What is being asked →
So that the copy matches the original, write out every entry exactly.

Stored data →
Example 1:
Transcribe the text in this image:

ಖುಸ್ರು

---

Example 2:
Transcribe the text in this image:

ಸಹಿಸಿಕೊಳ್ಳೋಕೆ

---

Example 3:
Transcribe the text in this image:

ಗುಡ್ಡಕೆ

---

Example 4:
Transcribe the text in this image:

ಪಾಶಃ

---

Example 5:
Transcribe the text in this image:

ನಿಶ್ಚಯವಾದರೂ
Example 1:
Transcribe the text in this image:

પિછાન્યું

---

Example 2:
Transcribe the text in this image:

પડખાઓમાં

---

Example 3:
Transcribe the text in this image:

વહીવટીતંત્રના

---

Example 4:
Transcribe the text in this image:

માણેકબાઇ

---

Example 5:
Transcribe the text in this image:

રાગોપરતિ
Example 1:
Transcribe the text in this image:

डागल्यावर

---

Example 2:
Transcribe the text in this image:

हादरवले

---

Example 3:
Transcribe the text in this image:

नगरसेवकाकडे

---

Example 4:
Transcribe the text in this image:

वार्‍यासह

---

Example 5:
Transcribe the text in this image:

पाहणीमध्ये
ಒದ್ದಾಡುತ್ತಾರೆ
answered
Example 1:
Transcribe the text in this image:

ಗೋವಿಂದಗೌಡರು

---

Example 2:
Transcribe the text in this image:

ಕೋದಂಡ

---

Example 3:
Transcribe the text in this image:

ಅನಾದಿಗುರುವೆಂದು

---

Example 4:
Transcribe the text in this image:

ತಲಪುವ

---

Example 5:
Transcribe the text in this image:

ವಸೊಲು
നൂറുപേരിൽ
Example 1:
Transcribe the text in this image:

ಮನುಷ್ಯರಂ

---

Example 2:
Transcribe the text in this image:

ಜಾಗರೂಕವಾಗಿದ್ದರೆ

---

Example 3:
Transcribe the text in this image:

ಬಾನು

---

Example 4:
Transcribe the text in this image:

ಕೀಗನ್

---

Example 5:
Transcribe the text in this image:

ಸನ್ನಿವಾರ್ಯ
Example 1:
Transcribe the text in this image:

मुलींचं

The answer →
Example 1:
Transcribe the text in this image:

ಖುಸ್ರು

---

Example 2:
Transcribe the text in this image:

ಸಹಿಸಿಕೊಳ್ಳೋಕೆ

---

Example 3:
Transcribe the text in this image:

ಗುಡ್ಡಕೆ

---

Example 4:
Transcribe the text in this image:

ಪಾಶಃ

---

Example 5:
Transcribe the text in this image:

ನಿಶ್ಚಯವಾದರೂ
Example 1:
Transcribe the text in this image:

પિછાન્યું

---

Example 2:
Transcribe the text in this image:

પડખાઓમાં

---

Example 3:
Transcribe the text in this image:

વહીવટીતંત્રના

---

Example 4:
Transcribe the text in this image:

માણેકબાઇ

---

Example 5:
Transcribe the text in this image:

રાગોપરતિ
Example 1:
Transcribe the text in this image:

डागल्यावर

---

Example 2:
Transcribe the text in this image:

हादरवले

---

Example 3:
Transcribe the text in this image:

नगरसेवकाकडे

---

Example 4:
Transcribe the text in this image:

वार्‍यासह

---

Example 5:
Transcribe the text in this image:

पाहणीमध्ये
ಒದ್ದಾಡುತ್ತಾರೆ
answered
Example 1:
Transcribe the text in this image:

ಗೋವಿಂದಗೌಡರು

---

Example 2:
Transcribe the text in this image:

ಕೋದಂಡ

---

Example 3:
Transcribe the text in this image:

ಅನಾದಿಗುರುವೆಂದು

---

Example 4:
Transcribe the text in this image:

ತಲಪುವ

---

Example 5:
Transcribe the text in this image:

ವಸೊಲು
നൂറുപേരിൽ
Example 1:
Transcribe the text in this image:

ಮನುಷ್ಯರಂ

---

Example 2:
Transcribe the text in this image:

ಜಾಗರೂಕವಾಗಿದ್ದರೆ

---

Example 3:
Transcribe the text in this image:

ಬಾನು

---

Example 4:
Transcribe the text in this image:

ಕೀಗನ್

---

Example 5:
Transcribe the text in this image:

ಸನ್ನಿವಾರ್ಯ
Example 1:
Transcribe the text in this image:

मुलींचं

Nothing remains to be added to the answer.